I taught English as a second language for a couple of years just after college, and my students could never get enough of idioms and metaphors. By the time they had me as a teacher, most of them had been studying the basics of the language for a while; they really wanted a native speaker to tell them the origin of strange sayings such as “pee like a racehorse” and how to use it in the right context.
I wish I had Josh Chetwynd’s The Field Guide to Sports Metaphors back then. Chetwynd has collected the origin stories of dozens of metaphors that come to us from athletic pursuits, organized them according to sport, and put them between the covers of a neat, small hardback.
The source of some metaphors are obvious. But sometimes you think a metaphor comes from one sport and it really comes from another, like “hat trick” (cricket, not hockey) and “second wind” (boxing, not running). The most interesting aspect to the book is the occasional metaphor that doesn’t sound like it could trace its origin to sports at all, but does. For example, the phrase “catbird seat” to describe a particularly advantageous situation can be traced to famed baseball broadcaster Red Barber. Shakespeare got the phrase “there’s the rub” from lawn bowling. And “my bad” comes from Sudanese NBA player (and English-language learner) Manute Bol.
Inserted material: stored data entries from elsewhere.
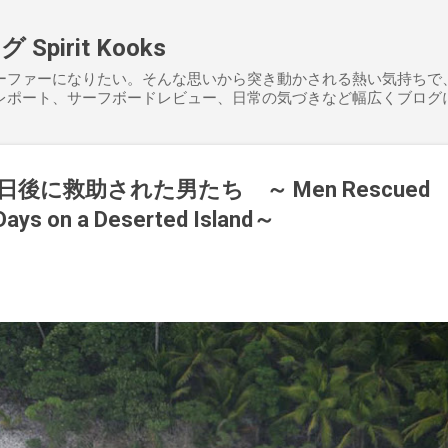
スキップしてメイン コンテンツに移動
pirit Kooks
ーファーになりたい。そんな思いから突き動かされる熱い気持ちで
レポート、サーフボードレビュー、日常の気づきなど幅広くブログ
後に救助された男たち ～ Men Rescued
Days on a Deserted Island～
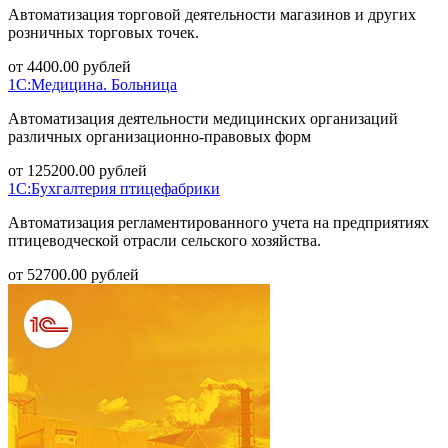
Автоматизация торговой деятельности магазинов и других
розничных торговых точек.
от
4400.00
рублей
1С:Медицина. Больница
Автоматизация деятельности медицинских организаций
различных организационно-правовых форм
от
125200.00
рублей
1С:Бухгалтерия птицефабрики
Автоматизация регламентированного учета на предприятиях
птицеводческой отрасли сельского хозяйства.
от
52700.00
рублей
I read this book straight through, but it would work much better as a reference. Reading it from beginning to end, some of the origin stories can start to seem repetitive and I needed the occasional surprise to keep me going. I’d recommend this book to anyone who has ever wondered about why we use the metaphors and idioms we do, especially sports fans.
Note: Thanks to the publisher for a review copy of this book in exchange for my honest opinion.